The average American gains five pounds a year, every year over the age of 30. Some estimate that 60 percent of our society is overweight. Of course, the best way to avoid obesity is to resist temptation and never let the unwanted calories cross your lips in the first place. But what approach can we take that will help us balance exercise and food consumption?

1. Cardiovascular Exercise

Cardiovascular (aerobic) exercise has been touted for years as a key to effective fat burn. Most experts agree -- a fitness program with the main goal of achieving weight loss must include at least three weekly cardio workouts. This translates into 20 to 30 minutes (or up to 60 minutes when working at lesser intensities), of any physical activity that gets your heart to beat at a rate that's 60 to 90 percent of its maximum.

The specific exercise isn't as important as its affect on your heart rate (and breathing rate). Generally speaking, cardiovascular exercise involves working the major muscles of the lower body in a continuous, rhythmic fashion. Activities such as brisk walking, jogging, riding a bicycle and jumping rope all qualify as aerobic exercise and should be incorporated into your weekly fat burning regime.

SOURCE MATERIAL:
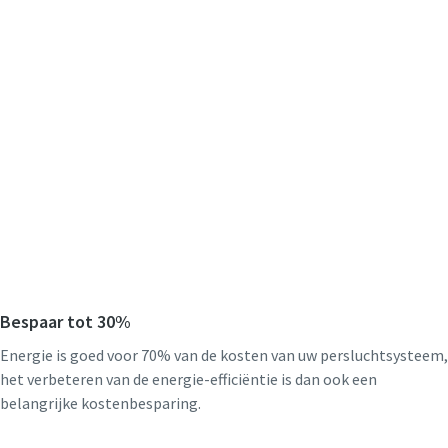
Bespaar tot 30%
Energie is goed voor 70% van de kosten van uw persluchtsysteem,
het verbeteren van de energie-efficiëntie is dan ook een
belangrijke kostenbesparing.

TASK INSTRUCTIONS:
[A] In the weight-loss text, at least how many cardio workouts per week should a weight-loss fitness program include?
[B] Sum up the weight-loss text in two sentences.
[C] Please continue the weight-loss text from where it stops.

ANSWERS TO EACH TASK:
[A] At least three weekly cardio workouts.

[B] The average American gains five pounds a year after age 30, and the best way to avoid obesity is to never let unwanted calories cross your lips in the first place. A weight-loss fitness program should include at least three weekly cardio workouts of 20 to 30 minutes that raise the heart rate to 60 to 90 percent of its maximum, through activities such as brisk walking, jogging, cycling or jumping rope.

[C]
2. Strength Training

There seems to be a lot of misunderstanding regarding strength training, even amongst people that strength train on a regular basis. When you lift weights (or engage in any other type of strength training), you pit your body against a challenging (but controllable) level of resistance. If done right, muscles will adapt and grow stronger as they anticipate a progressively more difficult workout.

This muscle growth will take the form of a sculpted and more toned physique, and unless taken to an extreme, will usually not materialize into big and bulky muscles. But what about that layer of fat that floats over every inch of your otherwise sculpted body? An increase in lean muscle, if only slight, will result in an increased basal metabolic rate, your body's requirement for fuel at rest.

If you consider that almost all the burning body fats takes place inside muscle tissue, it's logical to assume the more muscle you have -- the more fat you'll burn just to exist. This translates into a 24-hour-a-day increase in demand for fat as fuel, and if accompanied by a steady decrease in supply, will result in major fat loss.

3. Flexibility Training and Yoga

Many would question the connection between stretching and fat burning. Flexibility training increases the effectiveness of the rest of your fitness program in many ways. It cuts down on injury and recovery time, reducing next day soreness, getting you back in the gym sooner. Stretching improves performance, balance and speed of motion, allowing you to perform more work in less time.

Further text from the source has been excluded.